*** Records for this task ***
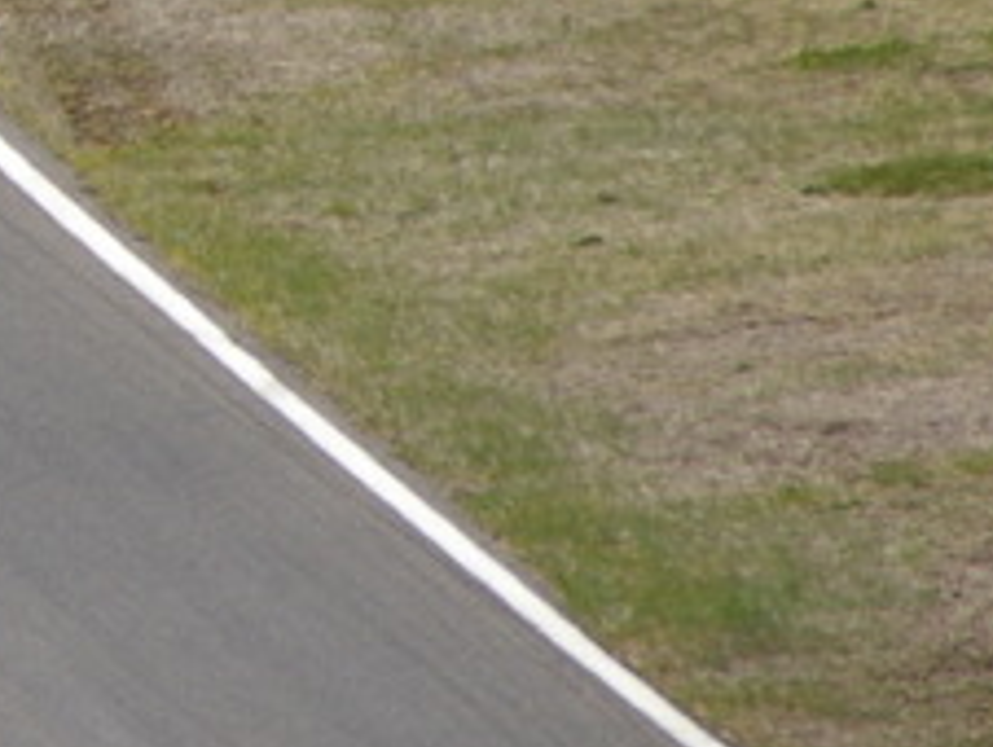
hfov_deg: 1.2
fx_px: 46866
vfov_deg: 0.9
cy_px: -426
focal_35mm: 1632
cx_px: -839
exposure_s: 1/500
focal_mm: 250
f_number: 9.5
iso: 200
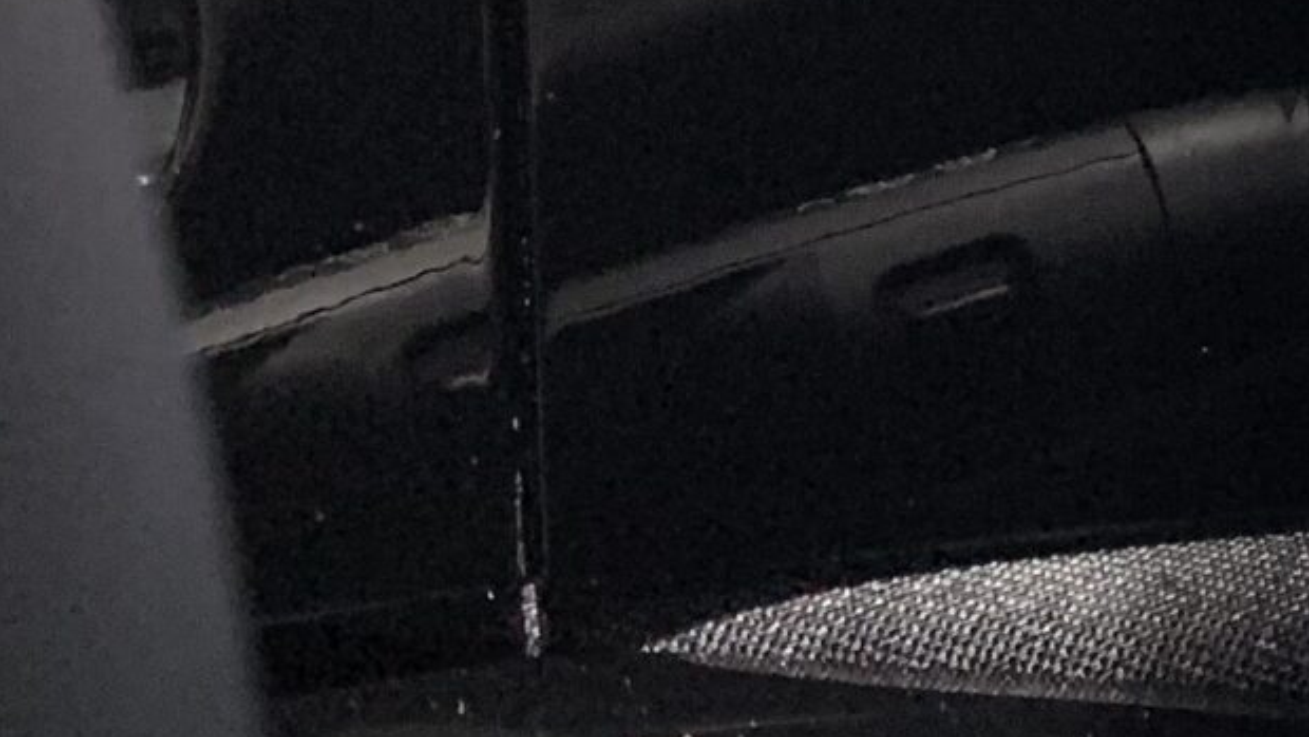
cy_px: -908
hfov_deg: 14.7
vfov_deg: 9.4
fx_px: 4062
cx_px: 2696
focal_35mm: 117
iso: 160
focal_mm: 4.25
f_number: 1.8
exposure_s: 1/45
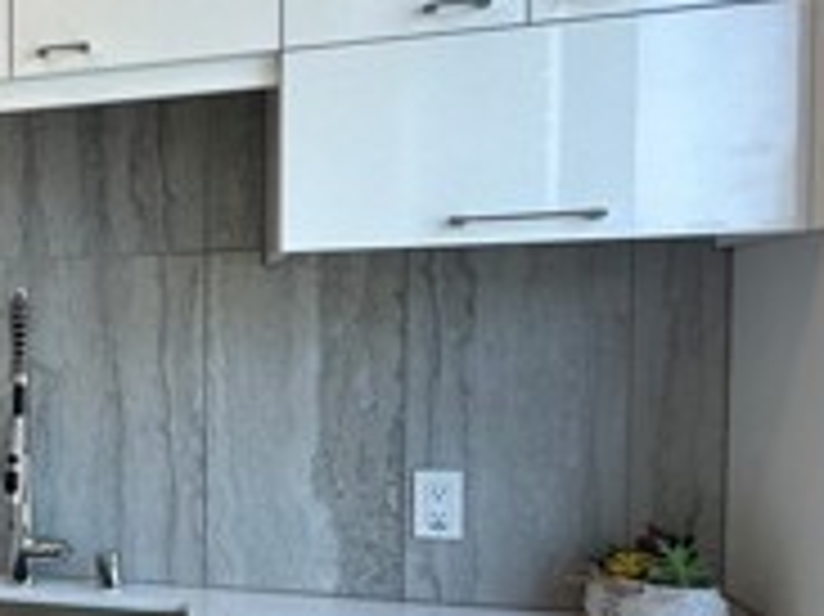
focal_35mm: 49
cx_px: -347
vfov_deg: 29.5
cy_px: 396
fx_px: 1166
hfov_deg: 28.6
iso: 64
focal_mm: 2.22
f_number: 2.2
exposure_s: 1/120
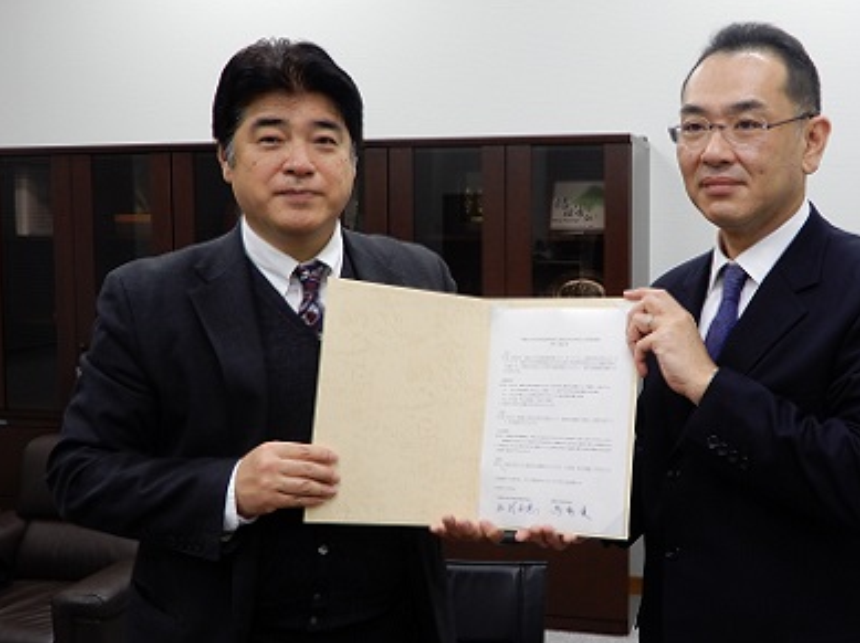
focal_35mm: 45
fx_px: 1117
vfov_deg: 32.1
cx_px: 548
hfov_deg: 41.7
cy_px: 303
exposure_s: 1/30
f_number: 4
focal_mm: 6.2
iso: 200
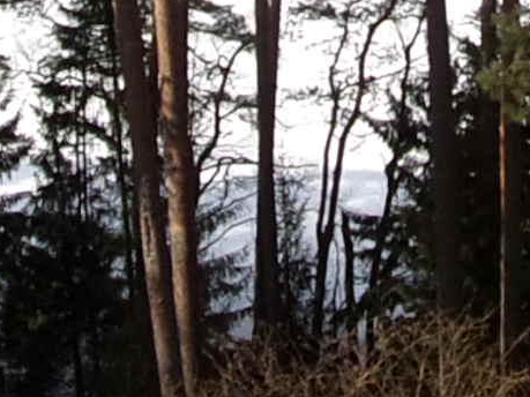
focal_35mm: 87
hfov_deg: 22.5
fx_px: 1332
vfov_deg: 15.2
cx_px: 289
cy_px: -265
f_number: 10.8
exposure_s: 1/300
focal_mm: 4.3
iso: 320
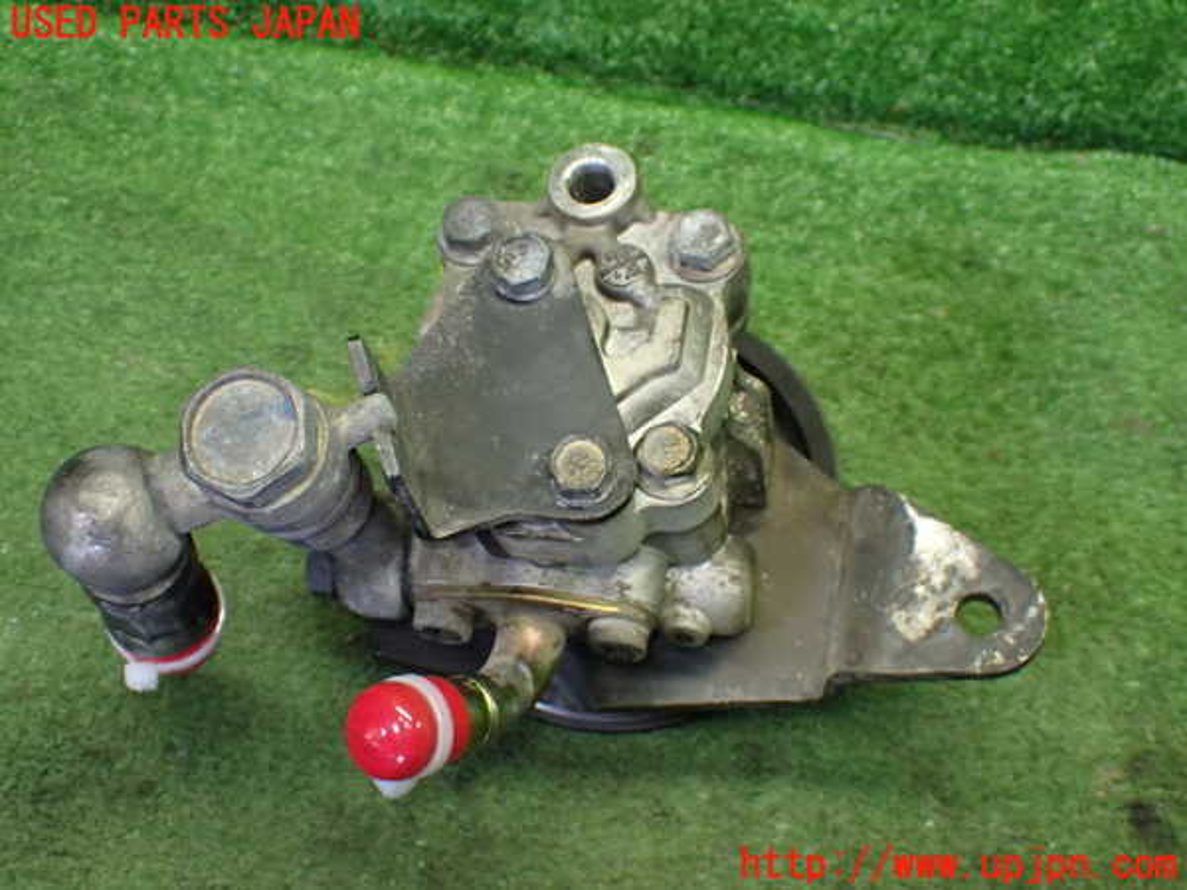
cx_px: 594
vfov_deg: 29.1
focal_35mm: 50
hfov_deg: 38.2
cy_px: 445
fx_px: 1715
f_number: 3.2
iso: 800
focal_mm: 9.01
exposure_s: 1/60
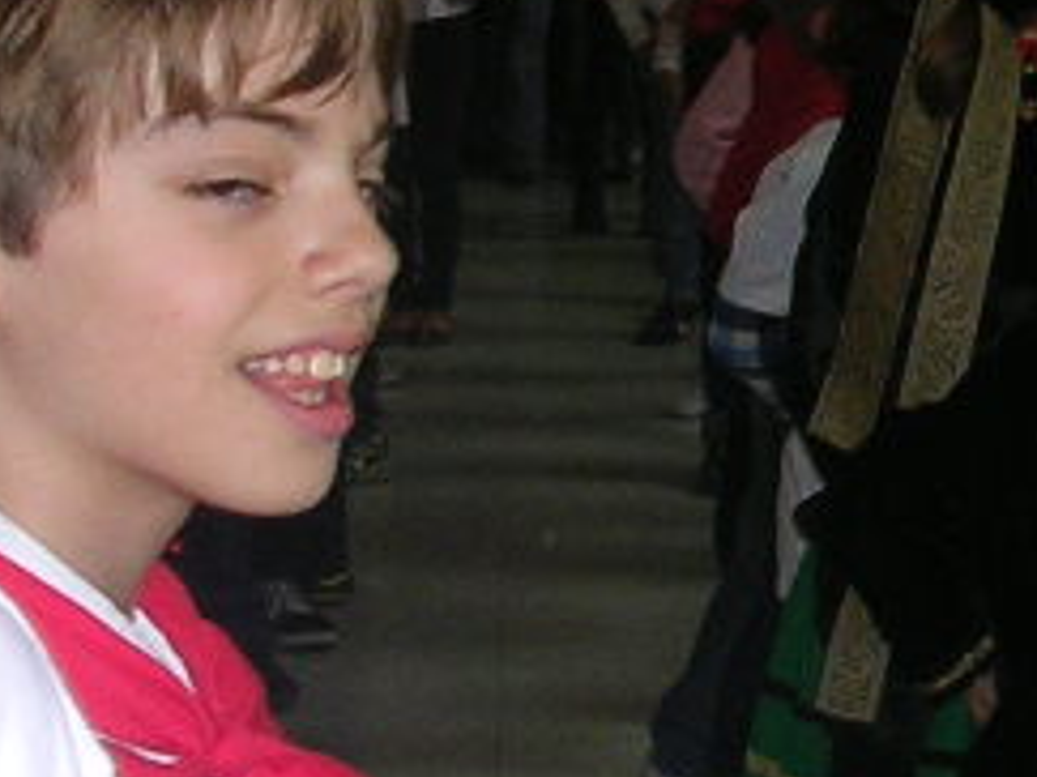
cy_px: 278
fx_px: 4791
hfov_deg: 11.9
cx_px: 1481
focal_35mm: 160
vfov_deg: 9.3
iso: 50
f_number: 2.8
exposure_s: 1/60.1
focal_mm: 5.8
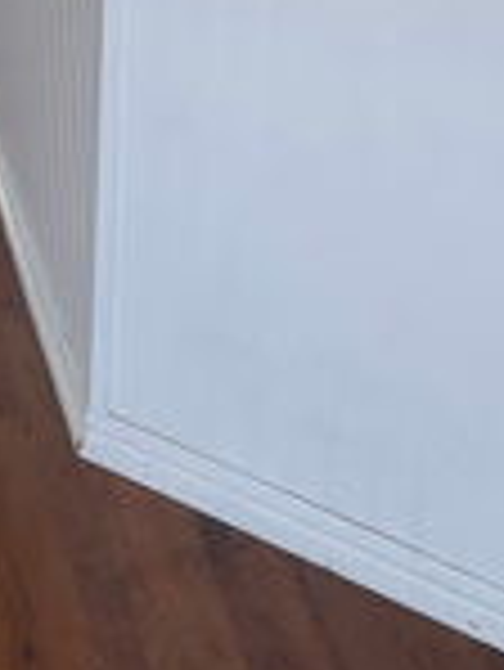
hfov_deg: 11.2
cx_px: -180
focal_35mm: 129
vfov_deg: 13.3
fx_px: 2501
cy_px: -639
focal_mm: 5.1
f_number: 1.6
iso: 32
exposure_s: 1/243
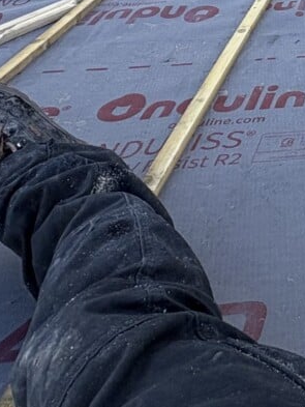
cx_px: 474
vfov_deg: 25.3
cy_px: -207
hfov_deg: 21.1
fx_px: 669
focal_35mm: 57
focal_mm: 2.22
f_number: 2.2
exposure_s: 1/453
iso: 50
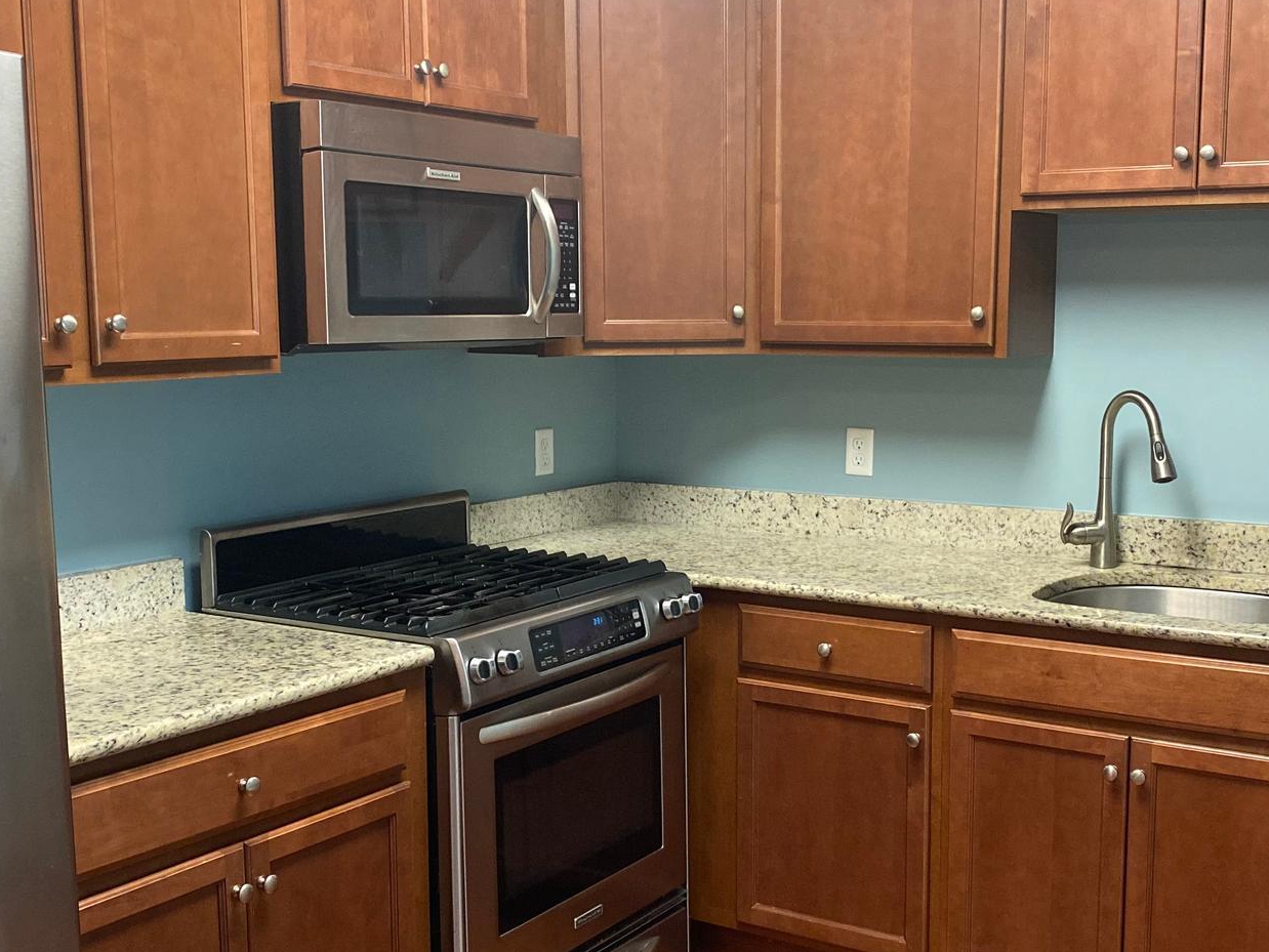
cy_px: 531
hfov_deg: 43.8
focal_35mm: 43
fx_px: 1577
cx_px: 710
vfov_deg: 33.6
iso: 320
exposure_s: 1/60
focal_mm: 4.25
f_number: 1.8
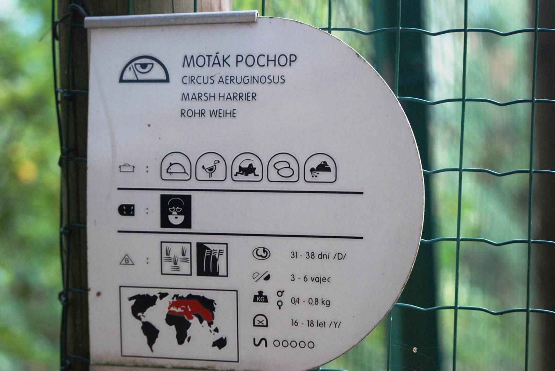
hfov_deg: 19.4
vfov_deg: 13.1
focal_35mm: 105
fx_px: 1621
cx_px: 278
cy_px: 186
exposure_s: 1/320
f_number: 5
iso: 1000
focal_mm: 70
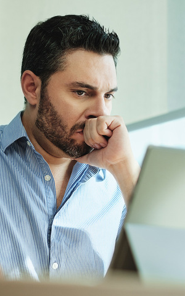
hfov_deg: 15.9
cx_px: 113
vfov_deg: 25.2
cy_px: 149
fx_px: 660
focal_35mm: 82
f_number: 1.8
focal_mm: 35
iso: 400
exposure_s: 1/500
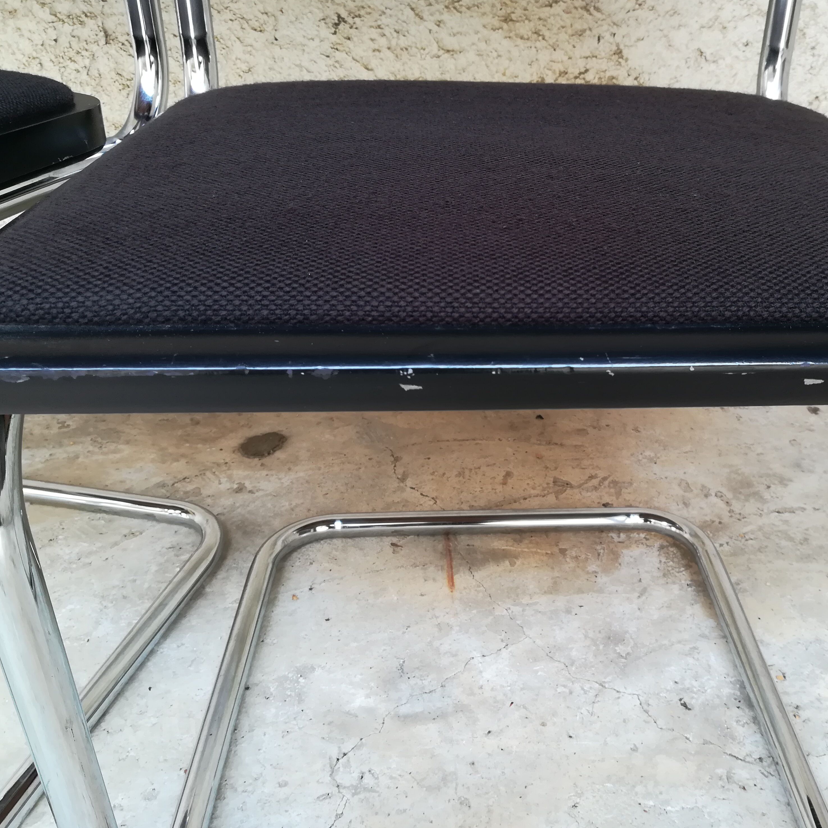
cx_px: 522
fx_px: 839
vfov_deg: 52.5
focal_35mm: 31
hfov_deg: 51.9
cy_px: 412
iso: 80
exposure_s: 1/50
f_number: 2.2
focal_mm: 3.83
***
• Exercise goal
Repeat the listing above word for word, omitting the pictures.

• Exercise output
hfov_deg: 1.2
fx_px: 46866
vfov_deg: 0.9
cy_px: -426
focal_35mm: 1632
cx_px: -839
exposure_s: 1/500
focal_mm: 250
f_number: 9.5
iso: 200
cy_px: -908
hfov_deg: 14.7
vfov_deg: 9.4
fx_px: 4062
cx_px: 2696
focal_35mm: 117
iso: 160
focal_mm: 4.25
f_number: 1.8
exposure_s: 1/45
focal_35mm: 49
cx_px: -347
vfov_deg: 29.5
cy_px: 396
fx_px: 1166
hfov_deg: 28.6
iso: 64
focal_mm: 2.22
f_number: 2.2
exposure_s: 1/120
focal_35mm: 45
fx_px: 1117
vfov_deg: 32.1
cx_px: 548
hfov_deg: 41.7
cy_px: 303
exposure_s: 1/30
f_number: 4
focal_mm: 6.2
iso: 200
focal_35mm: 87
hfov_deg: 22.5
fx_px: 1332
vfov_deg: 15.2
cx_px: 289
cy_px: -265
f_number: 10.8
exposure_s: 1/300
focal_mm: 4.3
iso: 320
cx_px: 594
vfov_deg: 29.1
focal_35mm: 50
hfov_deg: 38.2
cy_px: 445
fx_px: 1715
f_number: 3.2
iso: 800
focal_mm: 9.01
exposure_s: 1/60
cy_px: 278
fx_px: 4791
hfov_deg: 11.9
cx_px: 1481
focal_35mm: 160
vfov_deg: 9.3
iso: 50
f_number: 2.8
exposure_s: 1/60.1
focal_mm: 5.8
hfov_deg: 11.2
cx_px: -180
focal_35mm: 129
vfov_deg: 13.3
fx_px: 2501
cy_px: -639
focal_mm: 5.1
f_number: 1.6
iso: 32
exposure_s: 1/243
cx_px: 474
vfov_deg: 25.3
cy_px: -207
hfov_deg: 21.1
fx_px: 669
focal_35mm: 57
focal_mm: 2.22
f_number: 2.2
exposure_s: 1/453
iso: 50
cy_px: 531
hfov_deg: 43.8
focal_35mm: 43
fx_px: 1577
cx_px: 710
vfov_deg: 33.6
iso: 320
exposure_s: 1/60
focal_mm: 4.25
f_number: 1.8
hfov_deg: 19.4
vfov_deg: 13.1
focal_35mm: 105
fx_px: 1621
cx_px: 278
cy_px: 186
exposure_s: 1/320
f_number: 5
iso: 1000
focal_mm: 70
hfov_deg: 15.9
cx_px: 113
vfov_deg: 25.2
cy_px: 149
fx_px: 660
focal_35mm: 82
f_number: 1.8
focal_mm: 35
iso: 400
exposure_s: 1/500
cx_px: 522
fx_px: 839
vfov_deg: 52.5
focal_35mm: 31
hfov_deg: 51.9
cy_px: 412
iso: 80
exposure_s: 1/50
f_number: 2.2
focal_mm: 3.83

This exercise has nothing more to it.